Reflecting on claims of interfering, in a 2006 interview, Charles said: "If that's meddling, I'm very proud of it." But he acknowledged that he was in "a no-win situation".
"If you do absolutely nothing at all, stuff all, they're going to complain about that. If you try and get stuck in and do something to help, they'll also complain," he said.
In a later interview, he said that he had avoided party politics, but felt compelled to speak out on issues such as "the conditions in which people were living".
Former Labour minister Chris Mullin described in his diaries a briefing with Charles and how taken aback he was by his single-minded focus and his readiness to risk "treading on official toes".
"He comes back to the same point. How to widen the horizons of the young, especially the disaffected, the unlucky and even the malign. I confess I am impressed. This is a man who, if he chose, could fritter away his life on idleness and self-indulgence."
How much public support will King Charles have as his reign begins?
"Something as curious as the monarchy won't survive unless you take account of people's attitudes. After all, if people don't want it, they won't have it," Charles has said.
According to research carried out by YouGov in December 2021, he has been growing in popularity, with almost two-thirds of people seeing him in a positive light.
But opinion polls have consistently shown him to be less popular than his mother Queen Elizabeth II or his son Prince William, so there is a sizeable proportion of the public still to be won over. In particular his popularity is lower among younger people.
Victoria Murphy says this could reflect the unsympathetic portrayals of Charles in TV shows and movies about his relationship with his first wife, Diana, Princess of Wales, who died in a car crash in August 1997.
These might be a mix of fact and fiction, but they are a big influence.

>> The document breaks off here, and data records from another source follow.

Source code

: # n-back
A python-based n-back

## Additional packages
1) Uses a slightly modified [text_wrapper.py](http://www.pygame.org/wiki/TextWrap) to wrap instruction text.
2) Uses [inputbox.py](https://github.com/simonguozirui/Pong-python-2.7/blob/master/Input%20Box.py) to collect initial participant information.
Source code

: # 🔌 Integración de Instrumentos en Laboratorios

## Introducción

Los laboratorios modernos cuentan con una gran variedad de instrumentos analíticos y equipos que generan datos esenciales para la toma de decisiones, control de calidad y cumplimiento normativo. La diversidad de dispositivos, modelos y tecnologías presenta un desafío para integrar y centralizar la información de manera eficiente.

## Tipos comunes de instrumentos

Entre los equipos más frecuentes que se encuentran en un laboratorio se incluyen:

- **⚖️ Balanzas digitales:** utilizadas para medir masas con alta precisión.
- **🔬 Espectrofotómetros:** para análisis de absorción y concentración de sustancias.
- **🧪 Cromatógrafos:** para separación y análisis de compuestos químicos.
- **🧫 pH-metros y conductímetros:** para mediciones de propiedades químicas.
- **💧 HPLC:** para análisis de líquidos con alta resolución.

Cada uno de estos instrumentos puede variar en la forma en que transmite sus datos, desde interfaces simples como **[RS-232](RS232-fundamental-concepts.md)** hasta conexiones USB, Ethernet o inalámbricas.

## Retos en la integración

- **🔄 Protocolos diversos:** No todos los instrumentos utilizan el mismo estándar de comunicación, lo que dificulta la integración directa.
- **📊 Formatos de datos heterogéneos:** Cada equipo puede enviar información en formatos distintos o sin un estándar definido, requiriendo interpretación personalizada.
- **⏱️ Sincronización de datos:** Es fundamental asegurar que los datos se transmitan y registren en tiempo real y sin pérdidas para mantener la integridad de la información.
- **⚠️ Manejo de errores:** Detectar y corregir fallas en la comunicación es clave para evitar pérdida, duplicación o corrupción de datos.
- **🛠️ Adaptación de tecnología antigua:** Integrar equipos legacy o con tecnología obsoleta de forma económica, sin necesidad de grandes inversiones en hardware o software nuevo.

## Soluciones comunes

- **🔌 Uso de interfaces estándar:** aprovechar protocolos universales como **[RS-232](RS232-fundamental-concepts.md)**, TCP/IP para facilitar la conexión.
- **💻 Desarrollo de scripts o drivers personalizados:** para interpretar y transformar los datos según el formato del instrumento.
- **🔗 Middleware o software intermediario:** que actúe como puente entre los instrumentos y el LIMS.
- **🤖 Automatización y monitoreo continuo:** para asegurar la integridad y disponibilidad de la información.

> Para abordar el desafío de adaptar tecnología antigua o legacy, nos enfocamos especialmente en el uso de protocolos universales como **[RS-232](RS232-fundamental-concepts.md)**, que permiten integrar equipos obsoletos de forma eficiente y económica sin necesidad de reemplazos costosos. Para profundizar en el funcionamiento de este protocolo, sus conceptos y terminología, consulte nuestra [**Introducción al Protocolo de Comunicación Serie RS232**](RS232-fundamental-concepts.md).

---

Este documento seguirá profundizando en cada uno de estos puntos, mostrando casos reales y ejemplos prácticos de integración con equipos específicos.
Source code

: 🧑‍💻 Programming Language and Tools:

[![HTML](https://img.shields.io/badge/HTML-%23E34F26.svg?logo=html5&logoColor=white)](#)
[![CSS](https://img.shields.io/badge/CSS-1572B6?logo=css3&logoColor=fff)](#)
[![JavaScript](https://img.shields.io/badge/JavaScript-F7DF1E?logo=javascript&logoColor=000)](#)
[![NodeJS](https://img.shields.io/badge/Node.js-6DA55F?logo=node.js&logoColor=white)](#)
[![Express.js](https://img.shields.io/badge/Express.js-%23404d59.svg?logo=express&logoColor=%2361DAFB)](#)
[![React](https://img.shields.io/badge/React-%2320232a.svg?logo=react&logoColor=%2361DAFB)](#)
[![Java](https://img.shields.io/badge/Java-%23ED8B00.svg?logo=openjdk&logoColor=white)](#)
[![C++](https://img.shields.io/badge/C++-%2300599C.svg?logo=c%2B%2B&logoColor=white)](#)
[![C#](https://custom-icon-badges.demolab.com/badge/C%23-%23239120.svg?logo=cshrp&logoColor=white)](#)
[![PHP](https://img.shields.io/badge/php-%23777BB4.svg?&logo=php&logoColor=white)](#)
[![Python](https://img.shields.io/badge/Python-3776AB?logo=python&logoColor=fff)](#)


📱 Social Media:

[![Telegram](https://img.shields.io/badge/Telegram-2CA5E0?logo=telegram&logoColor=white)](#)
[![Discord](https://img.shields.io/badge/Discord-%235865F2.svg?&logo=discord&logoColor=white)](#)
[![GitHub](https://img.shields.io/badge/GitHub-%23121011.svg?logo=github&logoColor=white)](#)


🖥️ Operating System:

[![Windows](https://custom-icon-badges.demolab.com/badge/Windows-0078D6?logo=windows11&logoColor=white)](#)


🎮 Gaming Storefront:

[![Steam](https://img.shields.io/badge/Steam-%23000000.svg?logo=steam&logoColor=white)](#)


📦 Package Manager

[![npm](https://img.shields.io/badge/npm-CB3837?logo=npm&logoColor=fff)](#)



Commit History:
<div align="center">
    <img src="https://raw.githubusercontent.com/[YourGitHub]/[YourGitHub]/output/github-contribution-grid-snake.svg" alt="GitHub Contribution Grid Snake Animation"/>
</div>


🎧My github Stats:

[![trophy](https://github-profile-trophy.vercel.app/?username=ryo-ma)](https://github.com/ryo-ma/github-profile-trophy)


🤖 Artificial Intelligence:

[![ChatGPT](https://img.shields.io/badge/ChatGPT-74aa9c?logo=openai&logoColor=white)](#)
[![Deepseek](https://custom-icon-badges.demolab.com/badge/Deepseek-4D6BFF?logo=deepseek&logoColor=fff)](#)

"What's been really interesting over the last few years has been how large Diana continues to loom as a narrative around the Royal Family," Ms Murphy says.
As Charles has approached the throne, there has been an attempt to shift the public perception, says Professor Pauline Maclaran of the Centre for the Study of the Modern Monarchy at Royal Holloway, University of London.
From the previous lampooning of him on comedy shows such as Spitting Image, he has been gradually repositioned as a more dignified figure, a "sage" with serious things to say about the environment, says Prof Maclaran.
The interests of the public might not always be so high-minded. And as head of the Royal Family he will have to contend with the intense global appetite for stories about Prince Harry and Meghan, the Duchess of Sussex, and their relationship with the Royal Family.
Where royal stories start to overlap with the soap opera of celebrity life isn't his natural territory.
King Charles faces other tough family decisions, such as the future role of Prince Andrew, or the lack of it, after the settlement deal that followed the sexual assault claims of Virginia Giuffre.
Outside the UK, a major challenge will be to redefine a more modern relationship with the Commonwealth. As its new head, how can his visits to Commonwealth countries navigate the difficult legacies of colonialism and issues such as slavery?
King Charles has become head of state of 14 countries, as well as the UK. Some of these could want to become republics, while staying as Commonwealth members, and King Charles has already made clear he is ready for grown-up conversations about change.
There have been decisions already taken that have smoothed the path of his new reign. He must have been delighted when his mother intervened to say Camilla should use the title of Queen consort, rather than Princess.
Camilla will be a vital support as he starts one of the highest profile roles in the world at an age when most people would have retired.
This moment, in all its daunting solemnity, has been waiting ahead of him all his life.
For King Charles, it's his time now.